Locate every line in the records below that holds the word "right" and return each one.

Collection entries:
"""
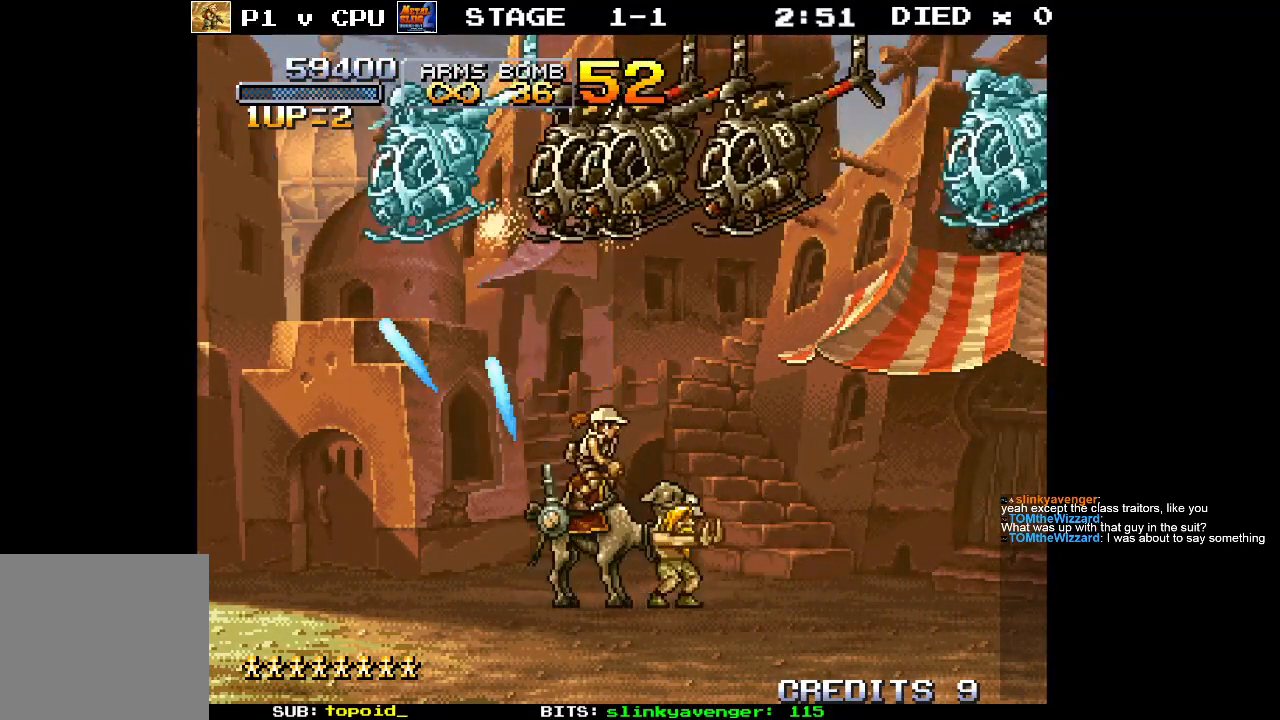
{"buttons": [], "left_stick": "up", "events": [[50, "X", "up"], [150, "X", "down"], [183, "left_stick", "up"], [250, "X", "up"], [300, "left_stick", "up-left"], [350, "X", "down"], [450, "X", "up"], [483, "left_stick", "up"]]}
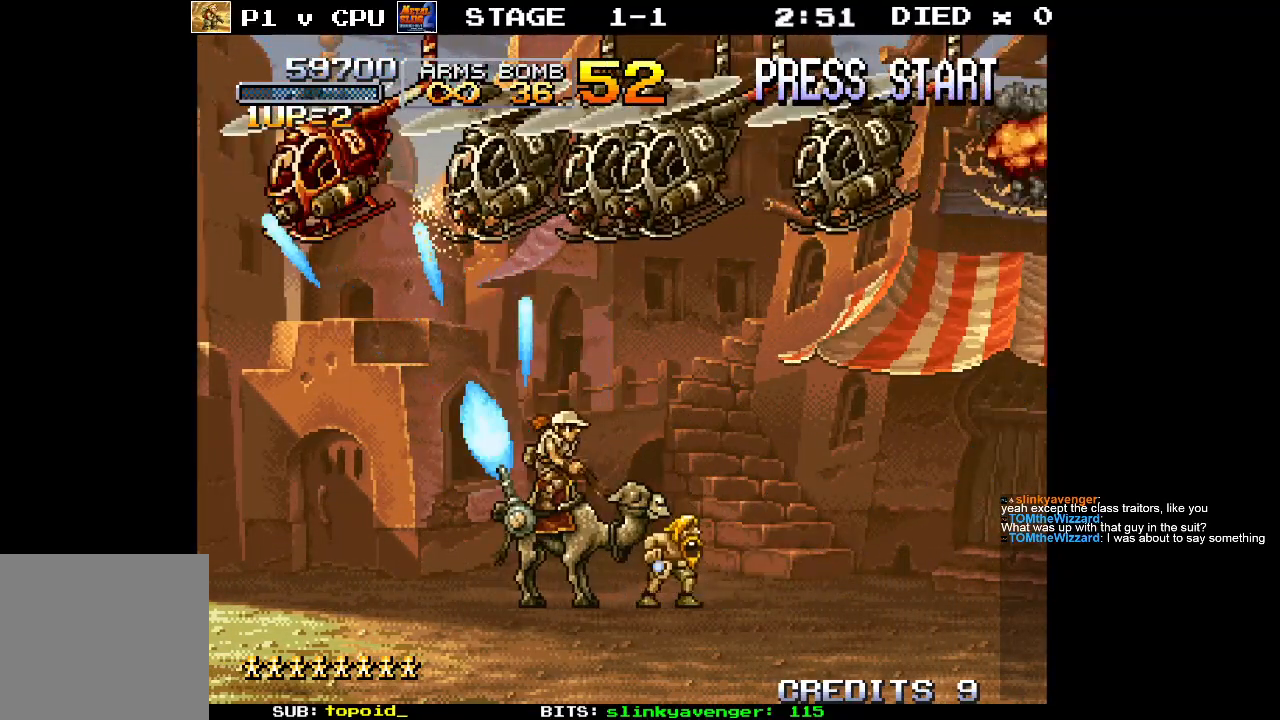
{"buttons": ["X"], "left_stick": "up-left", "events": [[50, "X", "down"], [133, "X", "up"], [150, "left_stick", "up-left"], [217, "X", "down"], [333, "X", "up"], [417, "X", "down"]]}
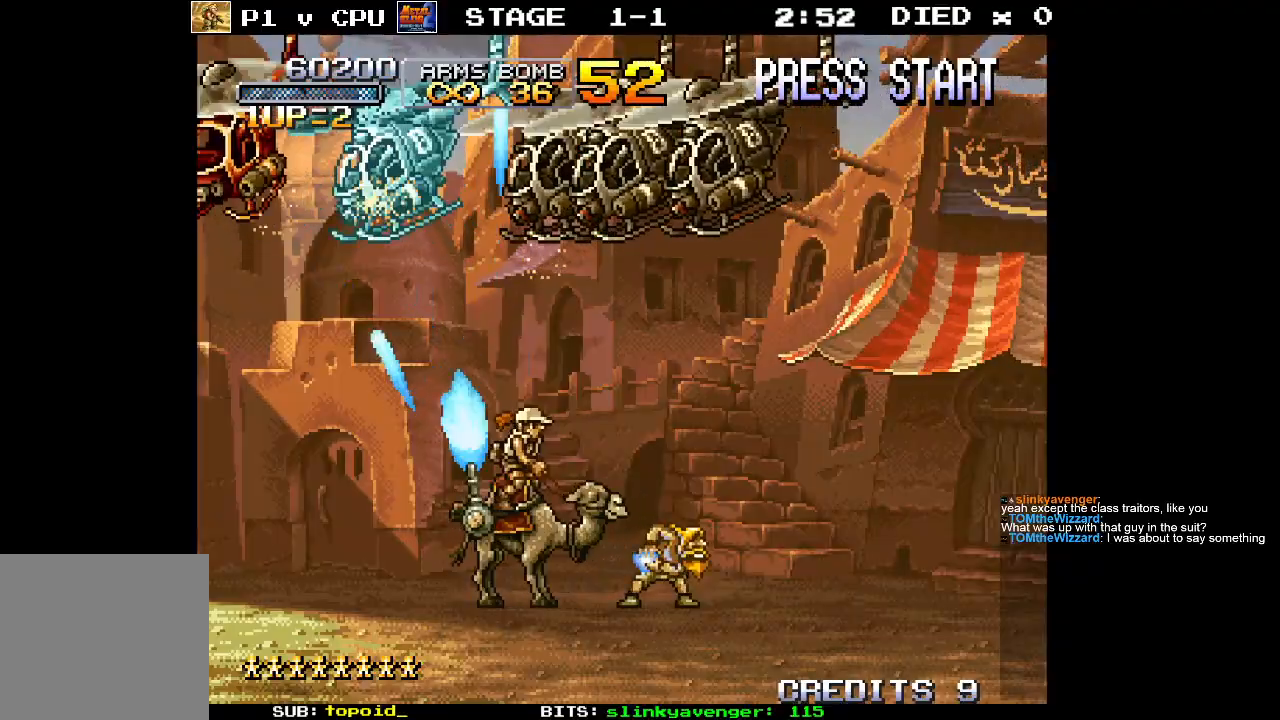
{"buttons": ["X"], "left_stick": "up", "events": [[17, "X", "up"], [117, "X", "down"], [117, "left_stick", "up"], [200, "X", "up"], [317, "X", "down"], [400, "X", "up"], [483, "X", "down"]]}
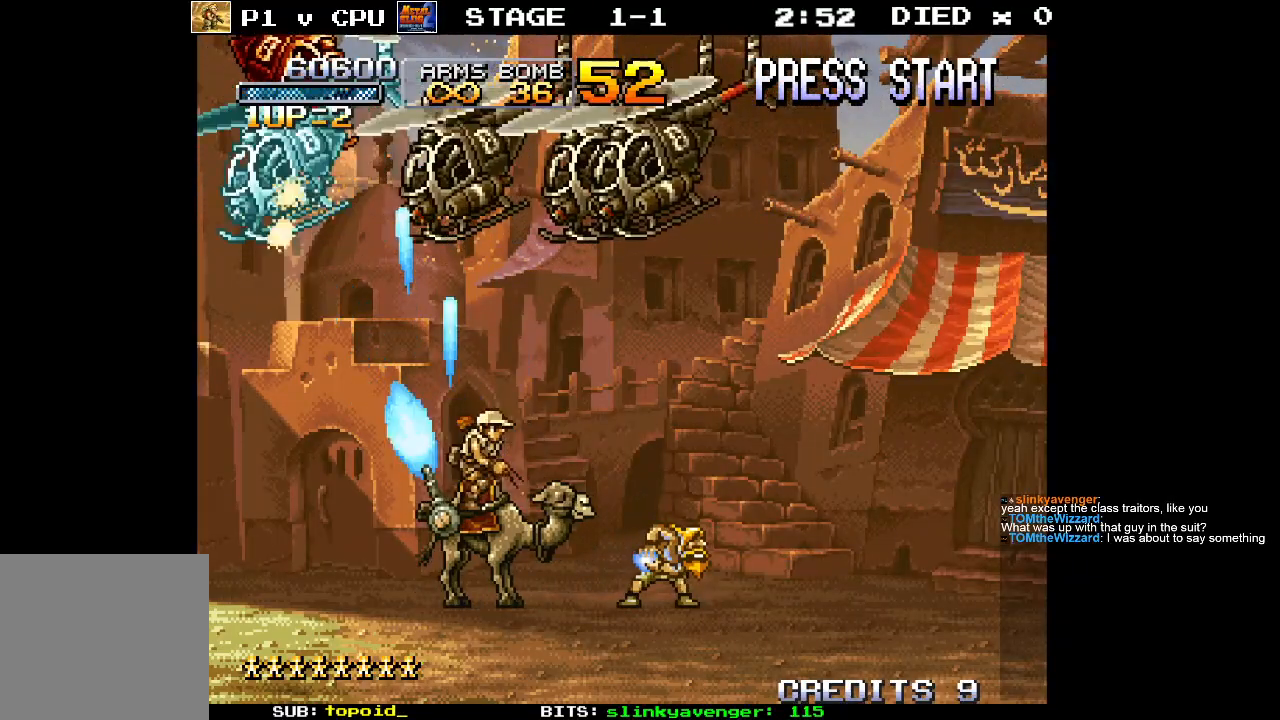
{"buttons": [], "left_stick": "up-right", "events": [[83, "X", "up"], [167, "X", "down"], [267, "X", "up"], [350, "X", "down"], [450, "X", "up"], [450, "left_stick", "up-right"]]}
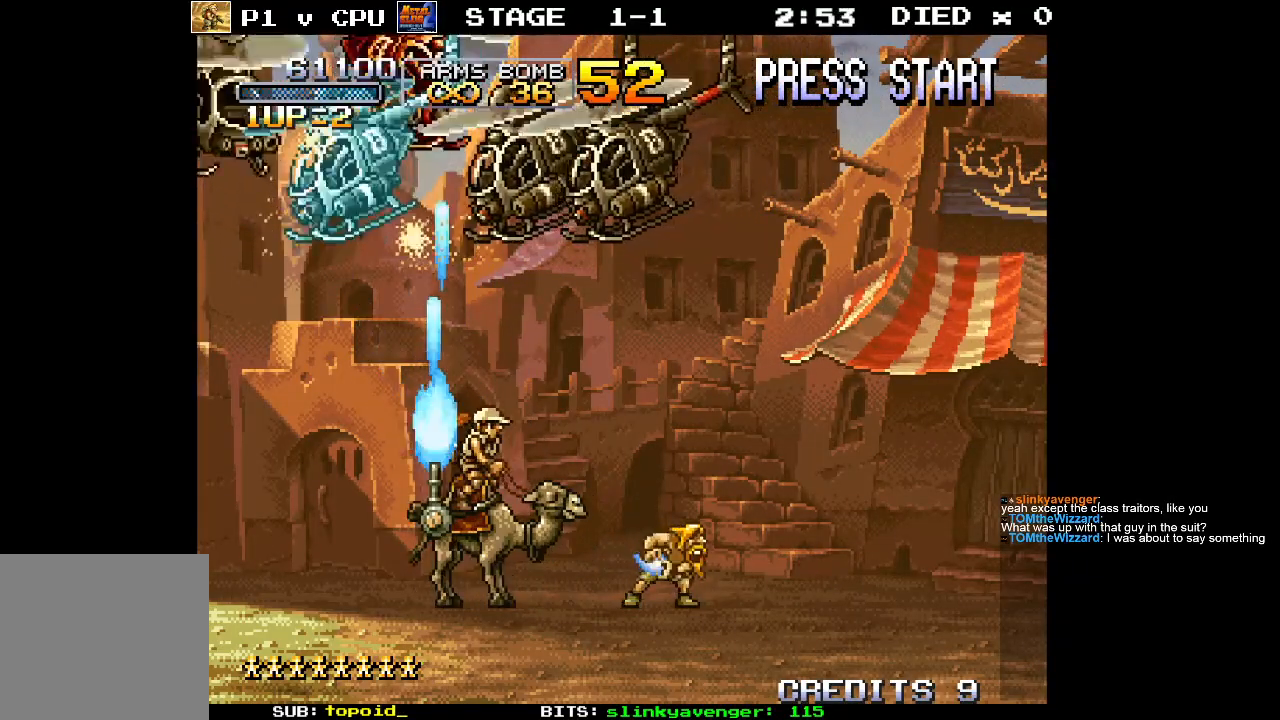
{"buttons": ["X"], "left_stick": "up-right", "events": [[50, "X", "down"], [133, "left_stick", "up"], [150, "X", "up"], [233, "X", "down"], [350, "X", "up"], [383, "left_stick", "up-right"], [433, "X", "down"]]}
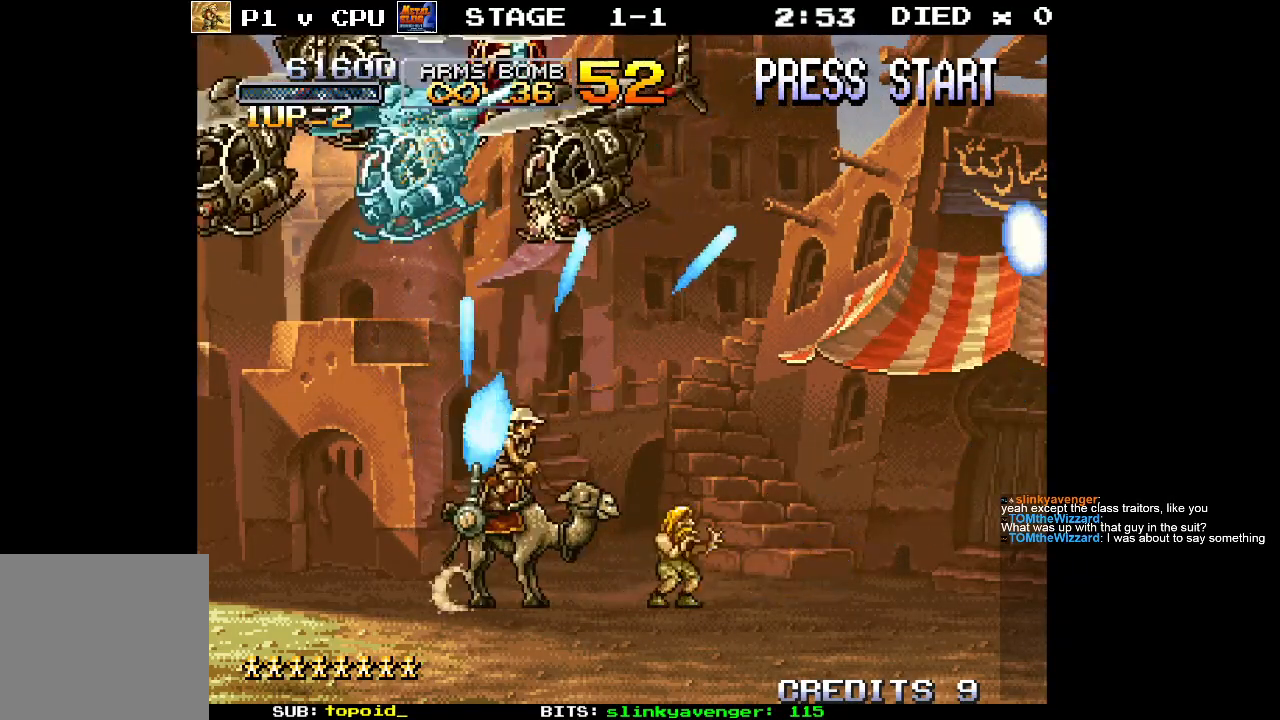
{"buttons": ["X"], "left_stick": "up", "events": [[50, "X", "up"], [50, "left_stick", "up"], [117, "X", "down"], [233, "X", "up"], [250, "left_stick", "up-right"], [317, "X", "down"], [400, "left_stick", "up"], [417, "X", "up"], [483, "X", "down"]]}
"""
EXERCISE ANSWER:
{"buttons": [], "left_stick": "up-right", "events": [[83, "X", "up"], [167, "X", "down"], [267, "X", "up"], [350, "X", "down"], [450, "X", "up"], [450, "left_stick", "up-right"]]}
{"buttons": ["X"], "left_stick": "up-right", "events": [[50, "X", "down"], [133, "left_stick", "up"], [150, "X", "up"], [233, "X", "down"], [350, "X", "up"], [383, "left_stick", "up-right"], [433, "X", "down"]]}
{"buttons": ["X"], "left_stick": "up", "events": [[50, "X", "up"], [50, "left_stick", "up"], [117, "X", "down"], [233, "X", "up"], [250, "left_stick", "up-right"], [317, "X", "down"], [400, "left_stick", "up"], [417, "X", "up"], [483, "X", "down"]]}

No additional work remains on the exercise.